Exact copy required. Repeat the records, but keep the pictures out.

(Beginning of Given data)

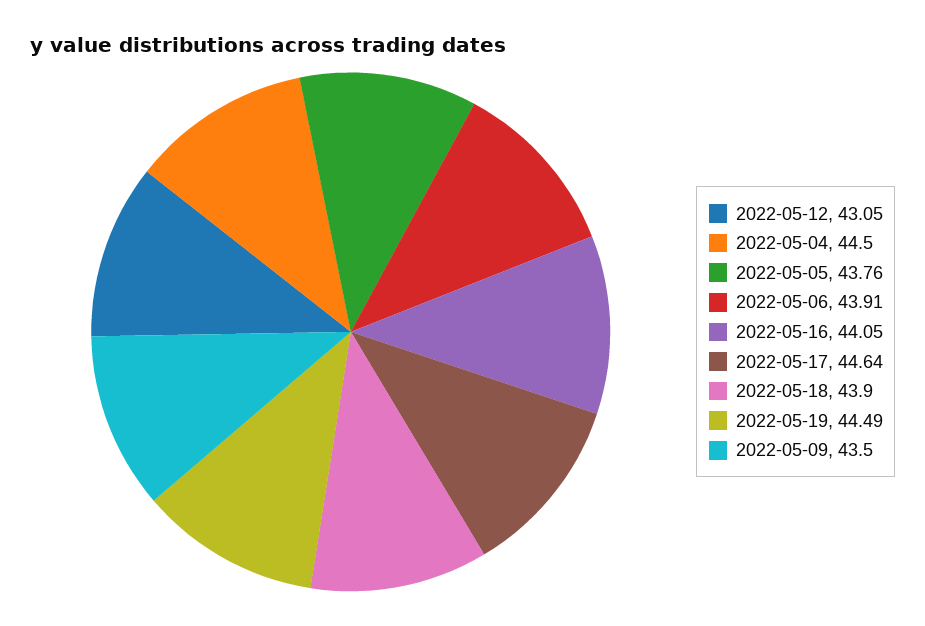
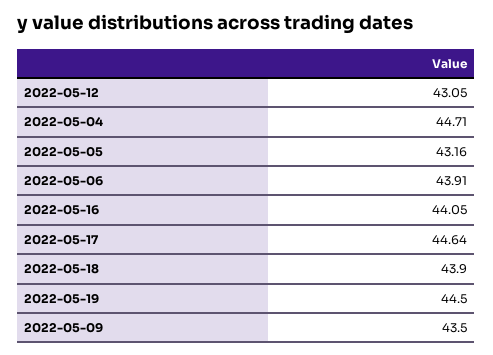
2022-05-04: 44.5 -> 44.71
2022-05-05: 43.76 -> 43.16
2022-05-19: 44.49 -> 44.5

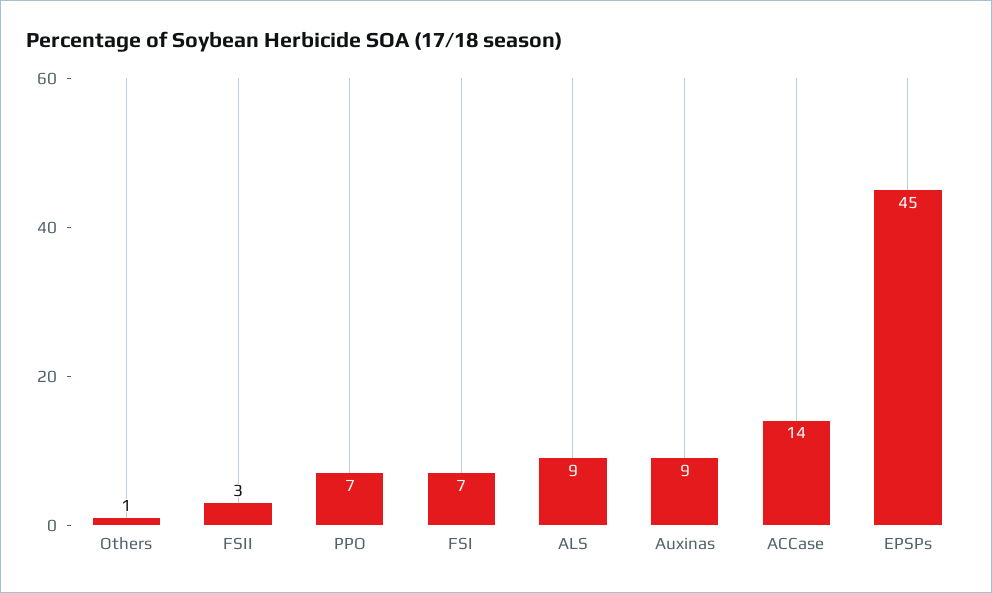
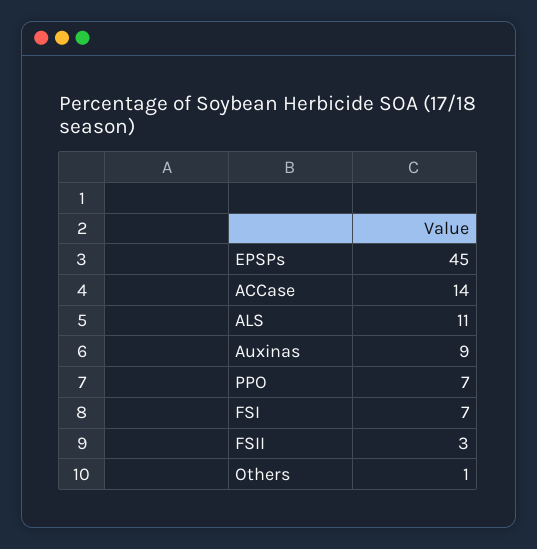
ALS: 9 -> 11

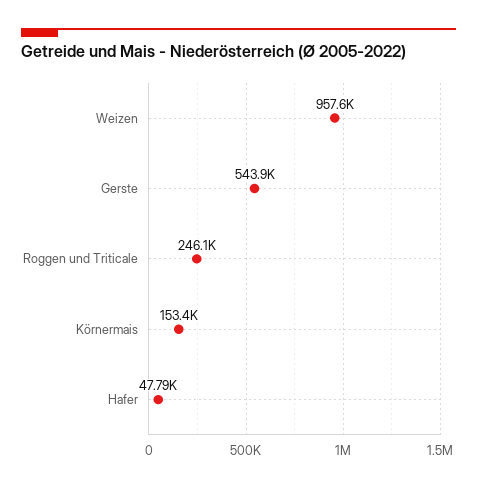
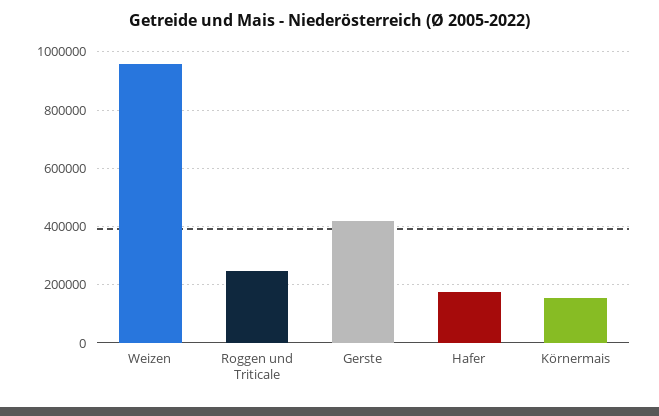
Gerste: 543900 -> 425000
Hafer: 47790 -> 175000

(End of Given data)

Task result
2022-05-04: 44.5 -> 44.71
2022-05-05: 43.76 -> 43.16
2022-05-19: 44.49 -> 44.5

ALS: 9 -> 11

Gerste: 543900 -> 425000
Hafer: 47790 -> 175000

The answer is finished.